I truly believe that certain dishes are telling a story. I am sure that all the cooks and foodies of this page have one or several dishes that remind them of somebody, a parent, a friend… or something, a happy event, or a sad one… Proust would call this a madeleine… and I have plenty of madeleines.
But this dish is special, not by itself, very simple, very basic, just a seared walleye fillet with a shallot / Bordeaux wine sauce… But here it is. I was born in Bordeaux, France, and Ardis, my wife is from Sandusky, Ohio. She got me into the walleye, which is a fish I didn’t know till I moved in Ohio. But there is a fresh water fish from the same family, the “sandre”, in those rivers near Libourne where I was fishing as a kid. “Sandre à la bordelaise” is a local specialty. Hence the idea of the “walleye à la bordelaise”… telling the story of how Ardis and I met more than 40 years ago and how, against all the odds, a fish from the Lake Erie and a bottle of Bordeaux reconnected many years later…
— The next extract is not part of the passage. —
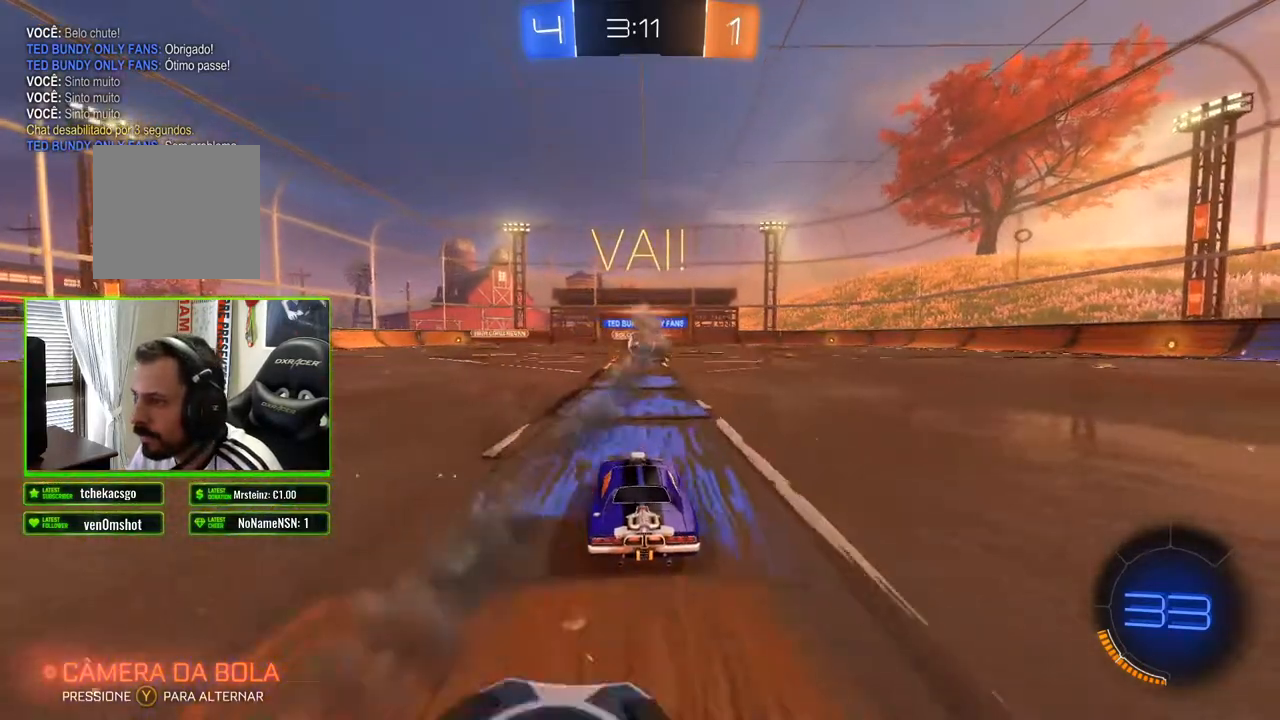
{"buttons": ["R2"], "left_stick": "center", "right_stick": "center", "events": []}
The recipe? I just chopped and (slowly) sauteed a big shallot head (i.e. the 2 cloves, recipe for 2) in (a lot of ) butter, till translucent/lightly colored, reserved them. Rubbed my walleye fillets (keeping the skin) in flour and seared them almost "à l'unilatéral" (I guess it is self comprehensive, meaning seared on the skin side just to give crispiness to the skin, and just a few seconds on the "meat" side to color it. It shall not be overcooked. Reserved. Deglazed the frying pan with Bordeaux wine (1/2 glass maybe, maybe more :)) and added my shallots. Reduced till obtaining a more "syrupy" consistency. Served with plain rice (basmati in this case) cooked "à la créole" (just cooked like pasta, no addition, not even butter, the sauce will do it). Served of course with the Bordeaux wine (in this case a Château Divon 2011, a Saint-Georges Saint-Émilion, in fact, not very far from where I was fishing the eels as a kid), a good deal at my favorite grocery store.
Or a little variation as on the top picture: add some mushrooms to the shallots (here dried porcini, and the rice was flavored with the mushroom soaking water).
Or a little variation as on the top picture: add some mushrooms to the shallots (here dried porcini, and the rice was flavored with the mushroom soaking water).
Your madeleine is downright Proustian. Lovely story, beautiful dish!